|February 28, 2009||Posted by Martin Ralya|
As a GM, I used to struggle with player backgrounds and PC complexity. I thought that every PC needed to be extensively plotted out down to the tiniest detail, and ignored the fact that many players don’t enjoy doing this.
Once I took off my blinders and looked at things from a different perspective — and once I’d seen for myself how enjoyable PCs who start off simple could be — this hangup fell by the wayside.
Because just as pressuring your players to write lengthy backstories doesn’t tend to end well, forcing them to start a campaign with a complex character isn’t the right approach either.
Sometimes, the most enjoyable player characters are those who start out as light sketches — little more than a handful of ideas and a dash of personality that someone thought would be fun to explore during play — and then become more and more complex and nuanced as the game progresses.
In other words: When it comes to player characters, emerging complexity is a fine approach.
The next time one of your players shows up for the first session of a new campaign with a simple PC concept and little to no backstory, make sure that they did so by choice (and not out of frustration, or because of writer’s block), and then just roll with it.
If there are specific things you need to know, ask for them (just don’t ask for too much at this stage) — but apart from that, let sketched-out characters like this evolve during play.

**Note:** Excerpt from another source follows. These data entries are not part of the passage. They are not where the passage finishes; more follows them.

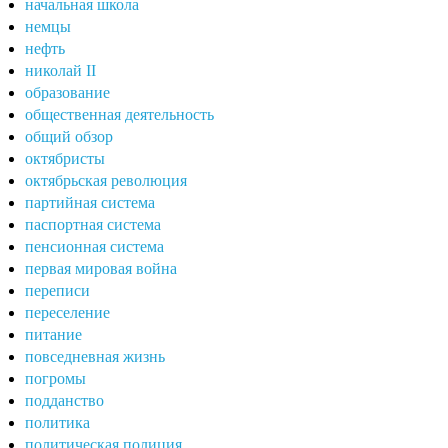
начальная школа
немцы
нефть
николай II
образование
общественная деятельность
общий обзор
октябристы
октябрьская революция
партийная система
паспортная система
пенсионная система
первая мировая война
переписи
переселение
питание
повседневная жизнь
погромы
подданство
политика
политическая полиция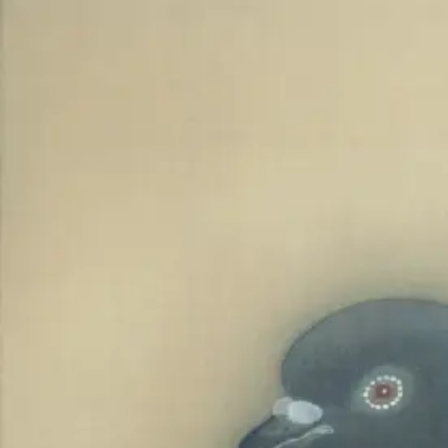
Skip to main content
山本 有彩
Arisa Yamamoto
Works
Profile
Exhibitions
Contact
JP
／
EN
←
Index
‹
20
/
312
›
ひといき
Year
2026
Size
F3
©
2026
Arisa Yamamoto
Instagram
X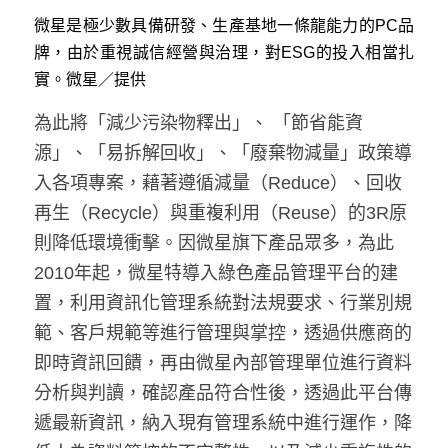
微星是極少數具備研發、生產基地一條龍能力的PC品
牌，由於重視誠信經營與治理，對ESG的投入相當扎
實。微星／提供
為此將「減少污染物釋出」、 「節省能資
源」、「易拆解回收」、「廢棄物減量」政策導
入各項專案，藉著遵循減量（Reduce）、回收
再生（Recycle）與重複利用（Reuse）的3R原
則降低環境衝擊。因微星旗下產品眾多，為此
2010年起，微星特導入綠色產品管理平台的建
置，利用資訊化管理系統對法規要求、行業別規
範、客戶規範等進行管理與掌控，透過供應商的
即時資訊回饋，再由微星內部管理單位進行資料
分析與判讀，確認產品符合性後，透過此平台傳
遞最新資訊，納入現有管理系統中進行運作，降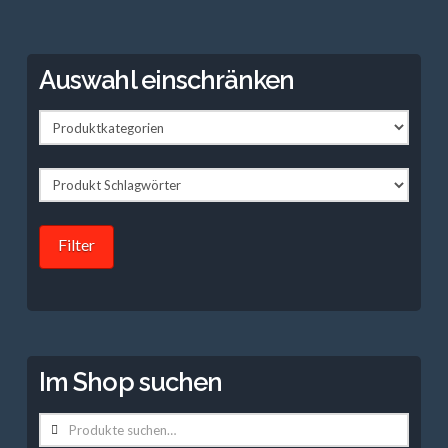
Auswahl einschränken
Filter
Im Shop suchen
Suche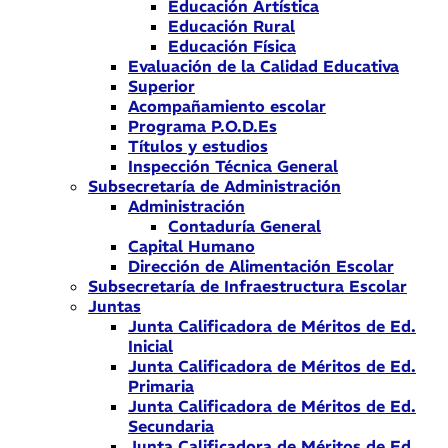
Educación Artística
Educación Rural
Educación Física
Evaluación de la Calidad Educativa
Superior
Acompañamiento escolar
Programa P.O.D.Es
Títulos y estudios
Inspección Técnica General
Subsecretaría de Administración
Administración
Contaduría General
Capital Humano
Dirección de Alimentación Escolar
Subsecretaría de Infraestructura Escolar
Juntas
Junta Calificadora de Méritos de Ed.
Inicial
Junta Calificadora de Méritos de Ed.
Primaria
Junta Calificadora de Méritos de Ed.
Secundaria
Junta Calificadora de Méritos de Ed.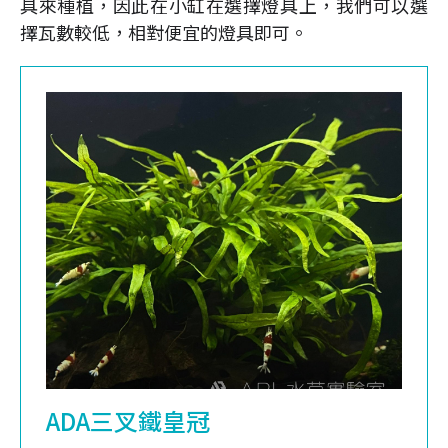
具來種植，因此在小缸在選擇燈具上，我們可以選
擇瓦數較低，相對便宜的燈具即可。
ADA三叉鐵皇冠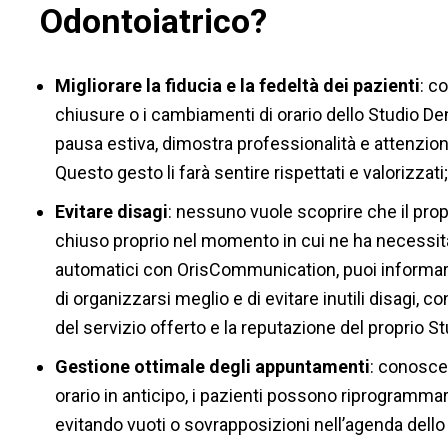
Odontoiatrico?
Migliorare la fiducia e la fedeltà dei pazienti
: c
chiusure o i cambiamenti di orario dello Studio Den
pausa estiva, dimostra professionalità e attenzion
Questo gesto li farà sentire rispettati e valorizzati;
Evitare disagi
: nessuno vuole scoprire che il prop
chiuso proprio nel momento in cui ne ha necessità
automatici con OrisCommunication, puoi informare
di organizzarsi meglio e di evitare inutili disagi, 
del servizio offerto e la reputazione del proprio St
Gestione ottimale degli appuntamenti
: conosce
orario in anticipo, i pazienti possono riprogramma
evitando vuoti o sovrapposizioni nell’agenda dello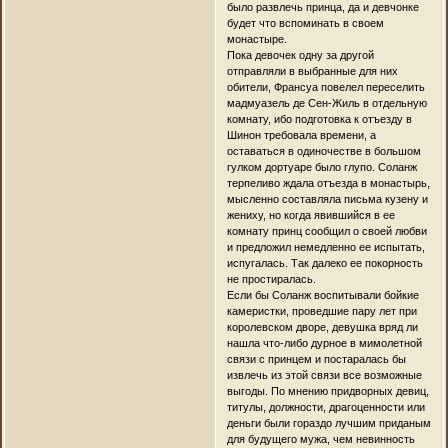
было развлечь принца, да и девчонке
будет что вспоминать в своем
монастыре.
Пока девочек одну за другой
отправляли в выбранные для них
обители, Франсуа повелел переселить
мадмуазель де Сен-Жиль в отдельную
комнату, ибо подготовка к отъезду в
Шинон требовала времени, а
оставаться в одиночестве в большом
гулком дортуаре было глупо. Соланж
терпеливо ждала отъезда в монастырь,
мысленно составляла письма кузену и
жениху, но когда явившийся в ее
комнату принц сообщил о своей любви
и предложил немедленно ее испытать,
испугалась. Так далеко ее покорность
не простиралась.
Если бы Соланж воспитывали бойкие
камеристки, проведшие пару лет при
королевском дворе, девушка вряд ли
нашла что-либо дурное в мимолетной
связи с принцем и постаралась бы
извлечь из этой связи все возможные
выгоды. По мнению придворных девиц,
титулы, должности, драгоценности или
деньги были гораздо лучшим приданым
для будущего мужа, чем невинность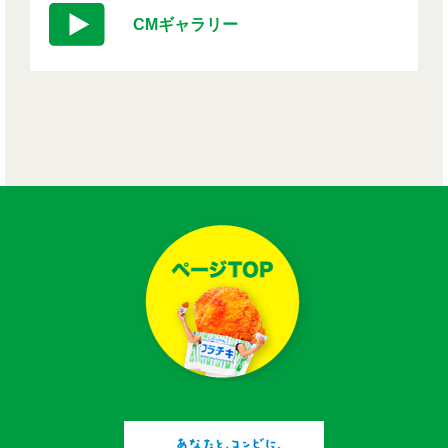
CMギャラリー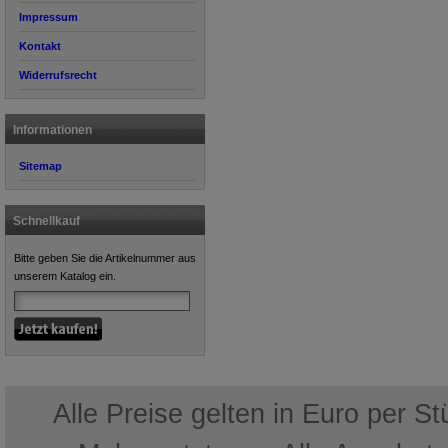
Impressum
Kontakt
Widerrufsrecht
Informationen
Sitemap
Schnellkauf
Bitte geben Sie die Artikelnummer aus
unserem Katalog ein.
Alle Preise gelten in Euro per S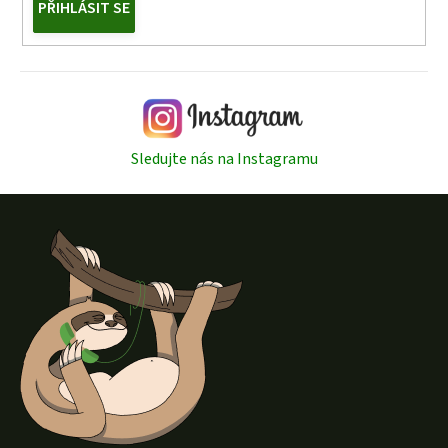
PŘIHLÁSIT SE
Sledujte nás na Instagramu
Z
á
p
a
t
í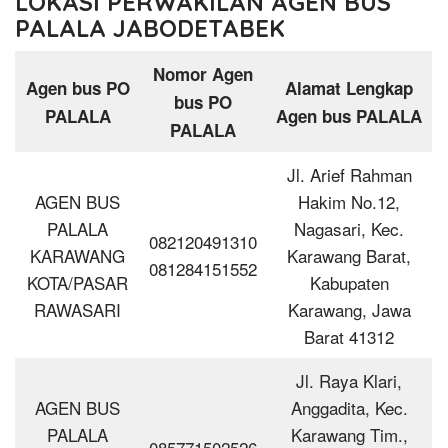
LOKASI PERWAKILAN AGEN BUS
PALALA JABODETABEK
Nomor Agen
Agen bus PO
Alamat Lengkap
bus PO
PALALA
Agen bus PALALA
PALALA
Jl. Arief Rahman
AGEN BUS
Hakim No.12,
PALALA
Nagasari, Kec.
082120491310
KARAWANG
Karawang Barat,
081284151552
KOTA/PASAR
Kabupaten
RAWASARI
Karawang, Jawa
Barat 41312
Jl. Raya Klari,
AGEN BUS
Anggadita, Kec.
PALALA
Karawang Tim.,
085771502526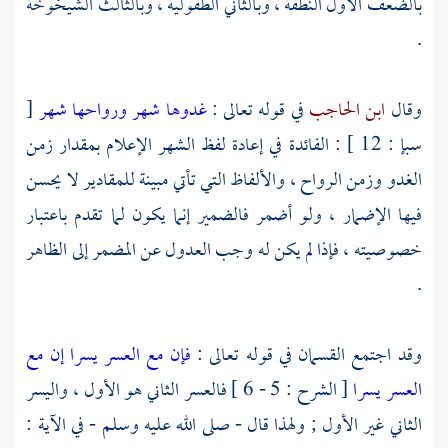
بالضعف الأول النطفة ، وبالثاني الطفولية ، وبالثالث الشيخوخة
.
وقال
ابن الحاجب
في قوله تعالى :
غدوها شهر ورواحها شهر
[
سبإ : 12 ] : الفائدة في إعادة لفظ الشهر الإعلام بمقدار زمن
الغدو وزمن الرواح ، والألفاظ التي تأتي مبينة للمقادير لا يحسن
فيها الإضمار ، ولو أضمر فالضمير إنما يكون لما تقدم باعتبار
خصوصيته ، فإذا لم يكن له وجب العدول عن المضمر إلى الظاهر
.
وقد اجتمع القسمان في قوله تعالى :
فإن مع العسر يسرا إن مع
العسر يسرا
[ الشرح : 5 - 6 ] فالعسر الثاني هو الأول ، واليسر
الثاني غير الأول ; ولهذا قال - صلى الله عليه وسلم - في الآية :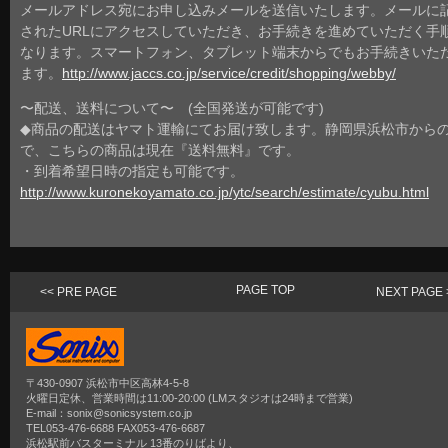
メールアドレス宛にお申し込みメールを送信いたします。メールに
されたURLにアクセスしていただき、お手続きを進めていただく手
なります。スマートフォン、タブレット端末からでもお手続きいた
ます。
http://www.jaccs.co.jp/service/credit/shopping/webby/
〜配送、送料について〜 (全国発送が可能です)
◆商品の配送はヤマト運輸にてお届け致します。静岡県浜松市から
で、こちらの商品は現在『送料無料』です。
・到着希望日時の指定も可能です。
http://www.kuronekoyamato.co.jp/ytc/search/estimate/cyubu.html
PAGE TOP
<< PRE PAGE
NEXT PAGE 
〒430-0907 浜松市中区高林4-5-8
火曜日定休、営業時間は11:00-20:00 (LMスタジオは24時まで営業)
E-mail：sonix@sonicsystem.co.jp
TEL053-476-6688 FAX053-476-6687
浜松駅前バスターミナル 13番のりばより、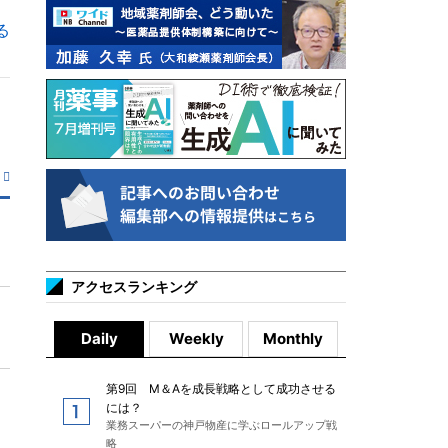
る
アクセスランキング
Daily
Weekly
Monthly
第9回 M＆Aを成長戦略として成功させる
には？
業務スーパーの神戸物産に学ぶロールアップ戦
略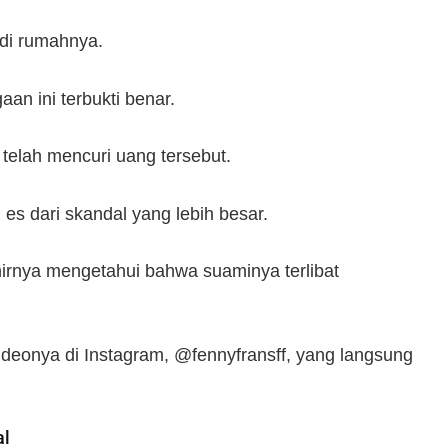
 di rumahnya.
aan ini terbukti benar.
telah mencuri uang tersebut.
es dari skandal yang lebih besar.
hirnya mengetahui bahwa suaminya terlibat
ideonya di Instagram, @fennyfransff, yang langsung
al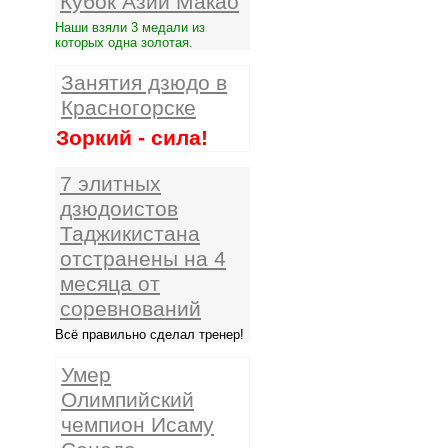
Кубок Азии Макао
Наши взяли 3 медали из
которых одна золотая.
Занятия дзюдо в
Красногорске
Зоркий - сила!
7 элитных
дзюдоистов
Таджикистана
отстранены на 4
месяца от
соревнований
Всё правильно сделал тренер!
Умер
Олимпийский
чемпион Исаму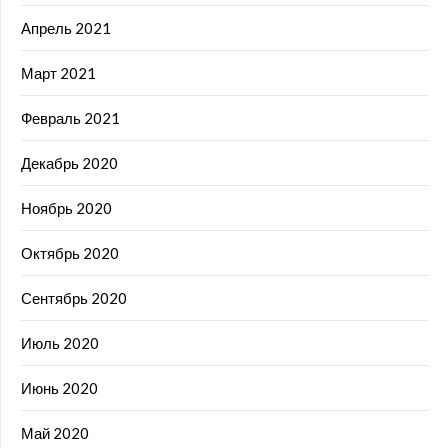
Апрель 2021
Март 2021
Февраль 2021
Декабрь 2020
Ноябрь 2020
Октябрь 2020
Сентябрь 2020
Июль 2020
Июнь 2020
Май 2020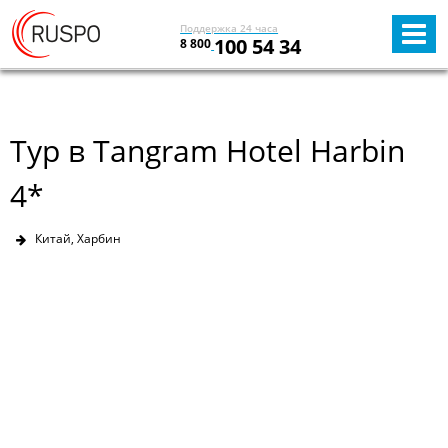
Поддержка 24 часа
100 54 34
8 800
Тур в Tangram Hotel Harbin
4*
Китай, Харбин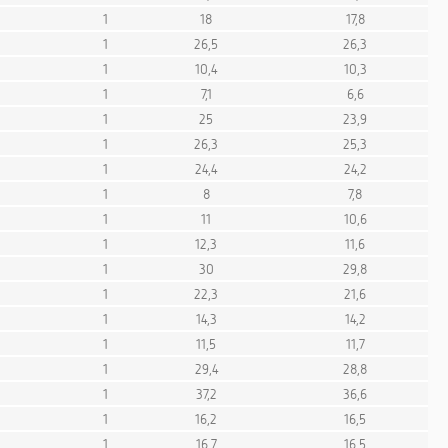
1
18
17,8
1
26,5
26,3
1
10,4
10,3
1
7,1
6,6
1
25
23,9
1
26,3
25,3
1
24,4
24,2
1
8
7,8
1
11
10,6
1
12,3
11,6
1
30
29,8
1
22,3
21,6
1
14,3
14,2
1
11,5
11,7
1
29,4
28,8
1
37,2
36,6
1
16,2
16,5
1
16,7
16,5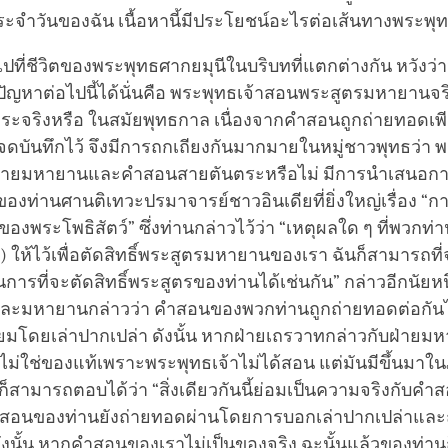
ประจำวันของฉัน เนื้อหานี้มีประโยชน์อะไรต่อเส้นทางพระพ
ี่ชีวิตของพระพุทธศากยมุนีในบริบทที่แตกต่างกัน หวังว่าจ
ปัญหาต่อไปนี้ได้นั่นคือ พระพุทธเจ้าสอนพระสูตรมหายานจริ
ะจริงหรือ ในสมัยพุทธกาล เนื่องจากคำสอนถูกถ่ายทอดเพ
ดบันทึกไว้ จึงมีการถกเถียงกันมากมายในหมู่ชาวพุทธว่า พ
ยมหายานและคำสอนสายตันตระหรือไม่ มีการนำเสนอกา
องท่านศานติเทวะปรมาจารย์ชาวอินเดียที่ยิ่งใหญ่เรื่อง “
งพระโพธิสัตว์” ซึ่งท่านกล่าวไว้ว่า “เหตุผลใด ๆ ที่พวกท่
 ให้ไว้เพื่อตัดสิทธิ์พระสูตรมหายานของเรา ฉันก็สามารถที่
นการที่จะตัดสิทธิ์พระสูตรของท่านได้เช่นกัน” กล่าวอีกนัยหนึ
ละมหายานกล่าวว่า คำสอนของพวกท่านถูกถ่ายทอดต่อกั
มโดยเล่าปากเปล่า ดังนั้น หากฝ่ายเถรวาทกล่าวกับฝ่ายมห
ม่ใช่ของแท้เพราะพระพุทธเจ้าไม่ได้สอน แต่มันมีขึ้นมาใ
็สามารถตอบได้ว่า “สิ่งเดียวกันนี้ย่อมเป็นความจริงกับค
คำสอนของท่านยังถ่ายทอดผ่านโดยการบอกเล่าปากเปล่าและ
ังนั้น หากคำสอนของเราไม่เป็นของจริง ฉะนั้นแล้วของท่านก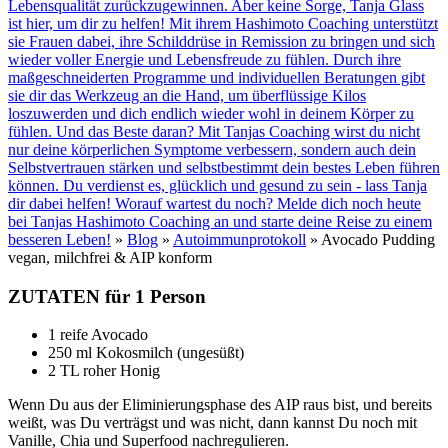
Lebensqualität zurückzugewinnen. Aber keine Sorge, Tanja Glass
ist hier, um dir zu helfen! Mit ihrem Hashimoto Coaching unterstützt
sie Frauen dabei, ihre Schilddrüse in Remission zu bringen und sich
wieder voller Energie und Lebensfreude zu fühlen. Durch ihre
maßgeschneiderten Programme und individuellen Beratungen gibt
sie dir das Werkzeug an die Hand, um überflüssige Kilos
loszuwerden und dich endlich wieder wohl in deinem Körper zu
fühlen. Und das Beste daran? Mit Tanjas Coaching wirst du nicht
nur deine körperlichen Symptome verbessern, sondern auch dein
Selbstvertrauen stärken und selbstbestimmt dein bestes Leben führen
können. Du verdienst es, glücklich und gesund zu sein - lass Tanja
dir dabei helfen! Worauf wartest du noch? Melde dich noch heute
bei Tanjas Hashimoto Coaching an und starte deine Reise zu einem
besseren Leben!
»
Blog
»
Autoimmunprotokoll
»
Avocado Pudding
vegan, milchfrei & AIP konform
ZUTATEN für 1 Person
1 reife Avocado
250 ml Kokosmilch (ungesüßt)
2 TL roher Honig
Wenn Du aus der Eliminierungsphase des AIP raus bist, und bereits
weißt, was Du verträgst und was nicht, dann kannst Du noch mit
Vanille, Chia und Superfood nachregulieren.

Offering to help your players hone their PCs before the game is always a good idea; just don’t be offended if they don’t need help.
You’ll find that quite often these characters end up being more interesting — and even more complex — than those who started off fully developed, complete with massive backstories. It’s easy to paint yourself into a corner with an over-developed starting PC; one of the nice things about starting with less is that it leaves lots of room for more.